> Problem
Leaving out the images, please reproduce each line below exactly.

> Supplied data
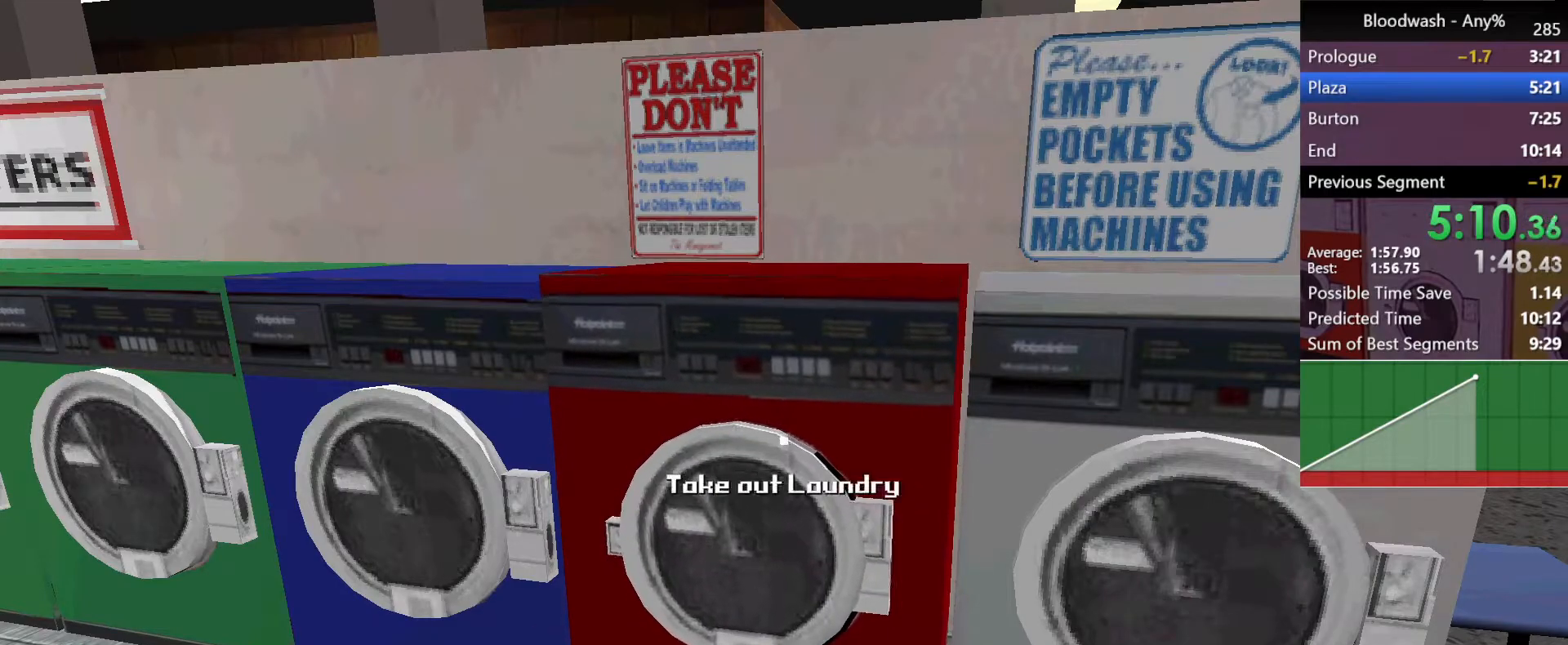
{"keys": ["a", "shift", "w"], "mouse": [], "events": [[50, "mouse_left", "up"], [133, "mouse_left", "down"], [183, "mouse_left", "up"], [283, "mouse_left", "down"], [367, "shift", "down"], [417, "mouse_left", "up"], [467, "a", "down"], [467, "w", "down"]]}
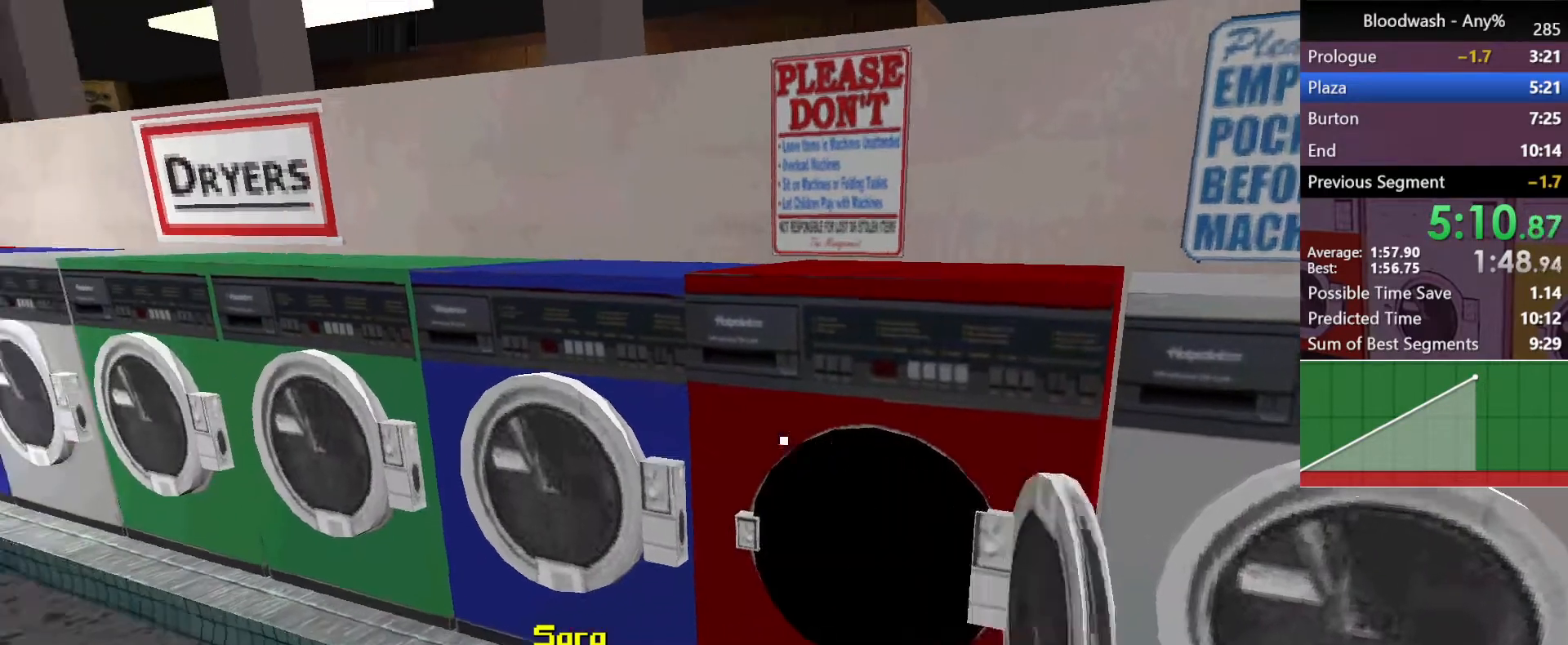
{"keys": ["a", "shift", "w"], "mouse": ["left"], "events": [[17, "mouse_left", "down"], [100, "mouse_left", "up"], [200, "mouse_left", "down"], [250, "mouse_left", "up"], [350, "mouse_left", "down"], [433, "mouse_left", "up"], [483, "mouse_left", "down"]]}
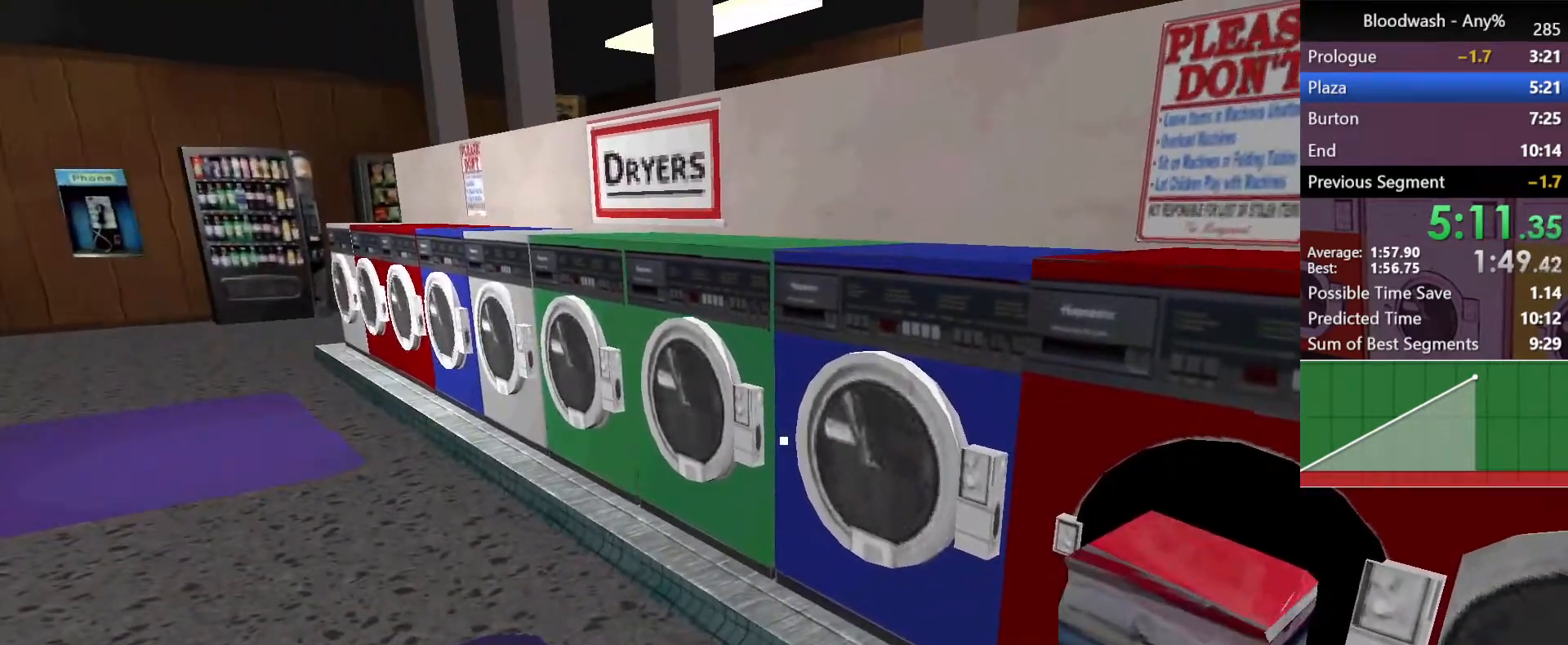
{"keys": ["a", "shift", "w"], "mouse": [], "events": [[67, "mouse_left", "up"], [167, "mouse_left", "down"], [217, "mouse_left", "up"]]}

> Answer for this exercise
{"keys": ["a", "shift", "w"], "mouse": [], "events": [[50, "mouse_left", "up"], [133, "mouse_left", "down"], [183, "mouse_left", "up"], [283, "mouse_left", "down"], [367, "shift", "down"], [417, "mouse_left", "up"], [467, "a", "down"], [467, "w", "down"]]}
{"keys": ["a", "shift", "w"], "mouse": ["left"], "events": [[17, "mouse_left", "down"], [100, "mouse_left", "up"], [200, "mouse_left", "down"], [250, "mouse_left", "up"], [350, "mouse_left", "down"], [433, "mouse_left", "up"], [483, "mouse_left", "down"]]}
{"keys": ["a", "shift", "w"], "mouse": [], "events": [[67, "mouse_left", "up"], [167, "mouse_left", "down"], [217, "mouse_left", "up"]]}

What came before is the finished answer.